First Quarter Review
Equity markets had a strong first quarter in 2024. After the pivot by the Federal Reserve on interest rates in December of 2023 US equity markets continued to rally off the October 2023 lows, and that rally carried into the first quarter of 2024.
There has been a great deal of prognostication through this interest rate hiking cycle (and its purported conclusion in December of 2023) on the direction of rates and the effect that direction will have on asset prices globally. The Federal Reserve is often described as the central banker to the world, and this cycle has not been an exception.
The year began with an expectation that rates would start coming down in March and continue on a lower glide path for the balance of the year. The economic data, however, has changed that path in quite significant ways. Stronger economic data on the employment and growth front led to a gradual drawdown in expectations for interest rate cuts. Inflation data in January and February (since confirmed in March) has also been stronger than anticipated. So financial markets that were building in several rate cuts for 2024 have had to adjust and the “several” has now been cut to 2 or 3 as strategists start to discuss the possibility of no rate cuts at all for 2024. The questions last year were not only about the path of rates but also the “reason” for that path. A perception of strength in the economy and growth ahead is leading to the idea that the Fed does not need to cut rates even if it appears the bias is towards cutting at this stage. Fear that the Fed would be forced to cut due to economic weakness has not materialized thus far as the longest anticipated slowdown/recession in history still seems ephemeral.
As the number of interest rate cuts has come down, as evidenced by the forward interest rate curve, short term interest rates have risen. Even longer dated treasuries like the 10 year and the 30 year have seen prices come down as yields have gone up.

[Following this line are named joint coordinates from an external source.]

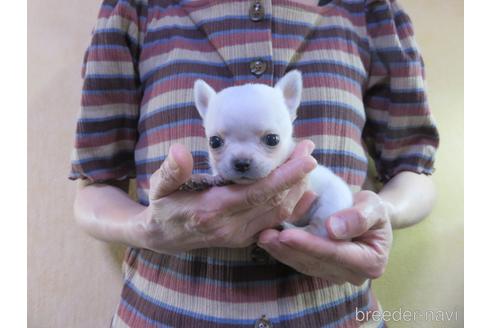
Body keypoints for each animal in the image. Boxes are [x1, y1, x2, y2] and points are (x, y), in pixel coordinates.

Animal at [189, 70, 354, 237]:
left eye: (272, 139)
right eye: (214, 142)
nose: (242, 163)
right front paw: (209, 179)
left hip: (332, 205)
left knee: (318, 230)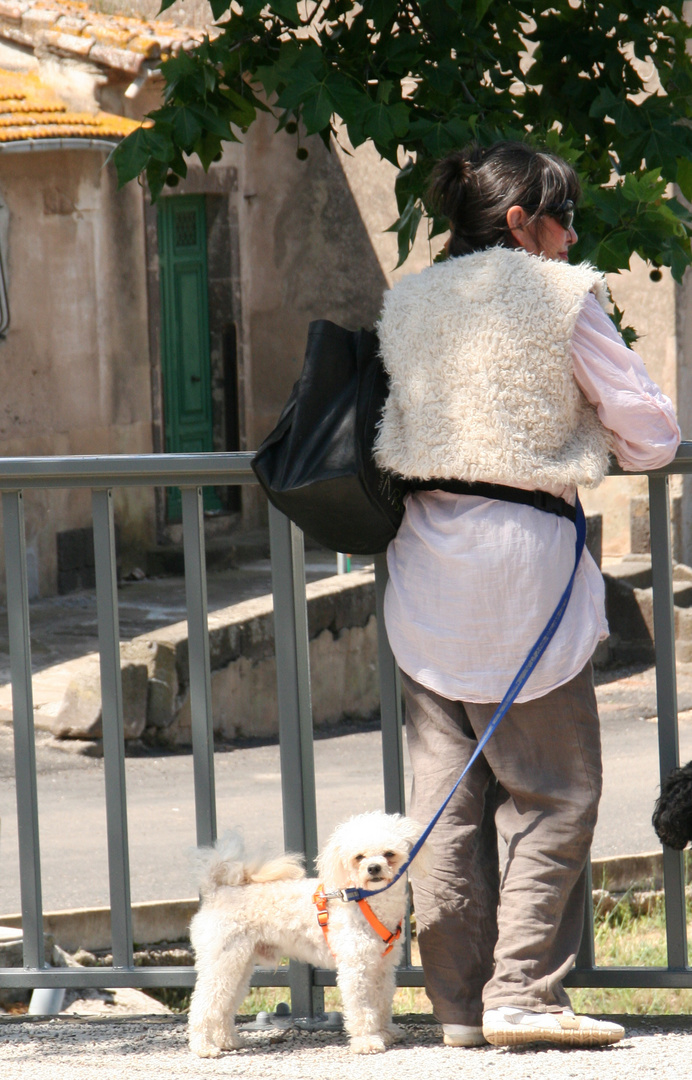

While no longer being quoted daily, the United States still has an inverted yield curve, with higher rates on the short end (lower duration) of the curve. With the “Waiting for Godot” recession still yet to arrive, we just want to point out that the inverted yield curve has yet to be resolved and has almost unfailingly been a harbinger of recessions.
Outlook and Investment Strategy
There are several important data sets to consider in 2024. Economic data, including inflation readings as well as growth and employment data will be very important to the Federal Reserve as they calibrate the path of interest rates in 2024. Any deterioration in good data or a continued lift in inflation statistics will likely be negative for equities. Additionally, as the number of rate cuts expected for 2024 have dwindled and moved out later into this year and possibly into next, we could see a correction and continued volatility in equities.
From the consumers standpoint, even if we get a more helpful drop in inflation numbers that the Fed and economists continue to hope for, the issue will remain the level of prices. A “lower” inflation rate, while helpful as a measure of where things are headed now and positive in the economic sense is not the same as lower price levels, nor does it imply that prices are coming down. This is critical to both consumer confidence, which drives spending, and consumer expectations, which can drive behavior.
The University of Michigan survey that looks at consumer confidence and forward expectations has shown a recent uptick in inflation expectations, which until now had been relatively benign from the Federal Reserve’s standpoint. If this continues it could be worrisome as an “un-anchoring” of inflation expectations which is what the Federal Reserve is trying to forestall (along with inflation itself) by hiking rates. If consumers start to build in higher inflation expectations, that could lead to demanding higher wages, creating the “wage price” spiral of the 1970’s that no one wants to revisit.
The positive story of AI, what looks to be a hopeful earnings season in Q1 as well as the balance of 2024 with expected growth in earnings throughout the year for the S&P 500 has driven equity prices higher in the first quarter of 2024. Coupled with some reasonably good economic data in Q1 this has led to high investor expectations for 2024. Downside risks include the worsening geopolitical situation as well as elevated readings on inflation which have cast a pall over the start of the second quarter. The upcoming presidential election may also add uncertainty, which as a rule financial markets do not like.
Corporate earnings will be paramount, as will forward-looking commentary. If growth is elusive or companies start to temper expectations, the equity story could have trouble staying as positive as it was in the first quarter. Data will also be key, because the current narrative is that we are leaning into strength with mostly positive inflation data (even with some recent less favorable readings) and therefore the economy can withstand higher rates. A flip of the direction of economic data accompanied with higher inflation numbers would be a clear negative for equities given the current valuation levels.
We do see value in certain sectors of the economy and see some opportunity in areas that have been either overlooked (such as energy) or have underperformed (such as healthcare in 2023) and we remain convinced that strong balance sheets and good management can thrive in the current environment.
The views expressed are those of the Alpine Saxon Woods, LLC management team as of the date indicated, and are subject to change. These opinions are not intended to be a forecast of future events, a guarantee of future results, or investment advice. Performance data quoted represents past performance and does not guarantee future results. All data referenced are from sources deemed to be reliable but cannot be guaranteed. Investors seeking financial advice regarding the appropriateness of investing in any securities or investment strategies should consult their financial professional.